You may not know this but the public library is a vibrant community hub that fills a gap in countless peoples’ lives in our community. In a city where nearly 1 in 4 families are living in poverty, the library can be an essential lifeline.

In the morning, there typically is a line-up of people waiting to go into the library long before we open our doors. Many of those individuals waiting have left one of the local shelters first thing in the morning and need a place to spend their day. They need a place where they won’t have to spend money.  In the afternoon, as I walk through the stacks of books, there are people curled up in chairs sleeping because they literally have nowhere else to go. 

The library is one of the few places where the public is allowed (and encouraged!) to come and stay for as long as they like. People can come, use the washroom, get a drink of water, and escape the heat or the cold. 

Every day, Librarians come face-to-face with the toll that poverty takes on our clientele.
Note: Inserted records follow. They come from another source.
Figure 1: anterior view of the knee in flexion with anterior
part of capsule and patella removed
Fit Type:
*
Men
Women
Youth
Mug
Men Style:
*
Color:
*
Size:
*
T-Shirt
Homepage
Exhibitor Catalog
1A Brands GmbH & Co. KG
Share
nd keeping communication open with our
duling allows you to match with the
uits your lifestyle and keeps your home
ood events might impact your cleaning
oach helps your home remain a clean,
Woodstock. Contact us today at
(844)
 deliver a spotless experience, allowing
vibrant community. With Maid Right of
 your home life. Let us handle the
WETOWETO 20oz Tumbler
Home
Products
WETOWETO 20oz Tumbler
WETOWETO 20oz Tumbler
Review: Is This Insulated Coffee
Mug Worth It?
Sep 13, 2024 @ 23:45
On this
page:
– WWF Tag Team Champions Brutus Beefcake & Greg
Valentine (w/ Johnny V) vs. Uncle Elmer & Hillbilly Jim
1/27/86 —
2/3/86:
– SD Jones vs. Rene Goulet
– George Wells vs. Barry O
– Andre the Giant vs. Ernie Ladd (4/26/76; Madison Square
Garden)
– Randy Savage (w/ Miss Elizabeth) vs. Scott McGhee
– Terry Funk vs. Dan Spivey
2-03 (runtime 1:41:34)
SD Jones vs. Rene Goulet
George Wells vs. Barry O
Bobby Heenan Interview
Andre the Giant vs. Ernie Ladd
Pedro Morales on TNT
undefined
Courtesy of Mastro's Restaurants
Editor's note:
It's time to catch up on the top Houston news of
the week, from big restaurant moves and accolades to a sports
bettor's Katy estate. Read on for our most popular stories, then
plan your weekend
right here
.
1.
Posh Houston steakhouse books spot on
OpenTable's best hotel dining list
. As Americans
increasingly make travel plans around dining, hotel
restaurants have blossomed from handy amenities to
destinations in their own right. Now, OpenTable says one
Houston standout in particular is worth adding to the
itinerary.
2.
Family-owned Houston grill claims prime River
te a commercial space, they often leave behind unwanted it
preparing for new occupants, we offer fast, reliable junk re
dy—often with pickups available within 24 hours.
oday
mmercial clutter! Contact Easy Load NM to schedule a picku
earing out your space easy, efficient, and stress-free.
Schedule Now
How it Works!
We give out meal calendars and find addresses to local shelters for those that need it. We refer patrons to social service agencies so they can obtain identification or access free legal aid. We work closely with literacy organizations and ESL providers to ensure that those who cannot pay for classes are still afforded learning opportunities. We also help to increase social well-being. We provide access to free books, magazines, programs, and much more to people who might not be able to afford them. We also provide access to computers and the Internet, helping to bridge the digital divide that grows larger and larger as technology and Internet service become increasingly expensive. We give people the opportunity to read a new book, to catch up on the latest newspaper, and to connect with others online.

As a Librarian, I see the effects that poverty has on our community first-hand. There is no class that any Librarian can take to prepare you to gently remind the woman reading in the corner that the library is closing, knowing full well that she has nowhere to go when she leaves, or the relationship you will build with the group of homeless teens who come in every day to use the computer and charge their phones.

But I’m proud to be part of this profession. I am proud that every day, Librarians across our city, are helping to make a difference and building our community. One person at a time.